───── Data provided ─────

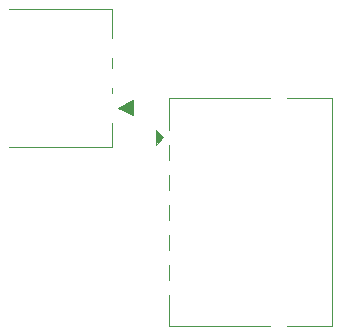
<source format=gbr>
%TF.GenerationSoftware,KiCad,Pcbnew,7.0.10-7.0.10~ubuntu22.04.1*%
%TF.CreationDate,2024-01-21T09:33:43-08:00*%
%TF.ProjectId,MAG_encoder_adapter,4d41475f-656e-4636-9f64-65725f616461,rev?*%
%TF.SameCoordinates,Original*%
%TF.FileFunction,Legend,Bot*%
%TF.FilePolarity,Positive*%
%FSLAX46Y46*%
G04 Gerber Fmt 4.6, Leading zero omitted, Abs format (unit mm)*
G04 Created by KiCad (PCBNEW 7.0.10-7.0.10~ubuntu22.04.1) date 2024-01-21 09:33:43*
%MOMM*%
%LPD*%
G01*
G04 APERTURE LIST*
%ADD10C,0.120000*%
G04 APERTURE END LIST*
D10*
%TO.C,J2*%
X167933451Y-107504377D02*
X167933451Y-107950000D01*
X167933451Y-112534700D02*
X159204401Y-112534700D01*
X167933451Y-104964377D02*
X167933451Y-105855623D01*
X167933451Y-110490000D02*
X167933451Y-112534700D01*
X167933451Y-100825300D02*
X167933451Y-103315623D01*
X159204401Y-100825300D02*
X167933451Y-100825300D01*
X169696451Y-109855000D02*
X168426451Y-109220000D01*
X169696451Y-108585000D01*
X169696451Y-109855000D01*
G36*
X169696451Y-109855000D02*
G01*
X168426451Y-109220000D01*
X169696451Y-108585000D01*
X169696451Y-109855000D01*
G37*
%TO.C,J3*%
X186575700Y-108407200D02*
X186575700Y-127711200D01*
X186575700Y-127711200D02*
X182743472Y-127711200D01*
X172732700Y-121251134D02*
X172732700Y-119947266D01*
X172732700Y-118711134D02*
X172732700Y-117407266D01*
X181314728Y-127711200D02*
X172732700Y-127711200D01*
X172732700Y-111091134D02*
X172732700Y-108407200D01*
X172732700Y-127711200D02*
X172732700Y-125027266D01*
X172732700Y-108407200D02*
X181314728Y-108407200D01*
X172732700Y-123791134D02*
X172732700Y-122487266D01*
X172732700Y-116171134D02*
X172732700Y-114867266D01*
X172732700Y-113631134D02*
X172732700Y-112327266D01*
X182743472Y-108407200D02*
X186575700Y-108407200D01*
X172288200Y-111709200D02*
X171653200Y-112344200D01*
X171653200Y-111074200D01*
X172288200Y-111709200D01*
G36*
X172288200Y-111709200D02*
G01*
X171653200Y-112344200D01*
X171653200Y-111074200D01*
X172288200Y-111709200D01*
G37*
%TD*%
M02*

</source>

─────

Omit the pictures; set down each record exactly.

<source format=gbr>
%TF.GenerationSoftware,KiCad,Pcbnew,7.0.10-7.0.10~ubuntu22.04.1*%
%TF.CreationDate,2024-01-21T09:33:43-08:00*%
%TF.ProjectId,MAG_encoder_adapter,4d41475f-656e-4636-9f64-65725f616461,rev?*%
%TF.SameCoordinates,Original*%
%TF.FileFunction,Legend,Bot*%
%TF.FilePolarity,Positive*%
%FSLAX46Y46*%
G04 Gerber Fmt 4.6, Leading zero omitted, Abs format (unit mm)*
G04 Created by KiCad (PCBNEW 7.0.10-7.0.10~ubuntu22.04.1) date 2024-01-21 09:33:43*
%MOMM*%
%LPD*%
G01*
G04 APERTURE LIST*
%ADD10C,0.120000*%
G04 APERTURE END LIST*
D10*
%TO.C,J2*%
X167933451Y-107504377D02*
X167933451Y-107950000D01*
X167933451Y-112534700D02*
X159204401Y-112534700D01*
X167933451Y-104964377D02*
X167933451Y-105855623D01*
X167933451Y-110490000D02*
X167933451Y-112534700D01*
X167933451Y-100825300D02*
X167933451Y-103315623D01*
X159204401Y-100825300D02*
X167933451Y-100825300D01*
X169696451Y-109855000D02*
X168426451Y-109220000D01*
X169696451Y-108585000D01*
X169696451Y-109855000D01*
G36*
X169696451Y-109855000D02*
G01*
X168426451Y-109220000D01*
X169696451Y-108585000D01*
X169696451Y-109855000D01*
G37*
%TO.C,J3*%
X186575700Y-108407200D02*
X186575700Y-127711200D01*
X186575700Y-127711200D02*
X182743472Y-127711200D01*
X172732700Y-121251134D02*
X172732700Y-119947266D01*
X172732700Y-118711134D02*
X172732700Y-117407266D01*
X181314728Y-127711200D02*
X172732700Y-127711200D01*
X172732700Y-111091134D02*
X172732700Y-108407200D01*
X172732700Y-127711200D02*
X172732700Y-125027266D01*
X172732700Y-108407200D02*
X181314728Y-108407200D01*
X172732700Y-123791134D02*
X172732700Y-122487266D01*
X172732700Y-116171134D02*
X172732700Y-114867266D01*
X172732700Y-113631134D02*
X172732700Y-112327266D01*
X182743472Y-108407200D02*
X186575700Y-108407200D01*
X172288200Y-111709200D02*
X171653200Y-112344200D01*
X171653200Y-111074200D01*
X172288200Y-111709200D01*
G36*
X172288200Y-111709200D02*
G01*
X171653200Y-112344200D01*
X171653200Y-111074200D01*
X172288200Y-111709200D01*
G37*
%TD*%
M02*

</source>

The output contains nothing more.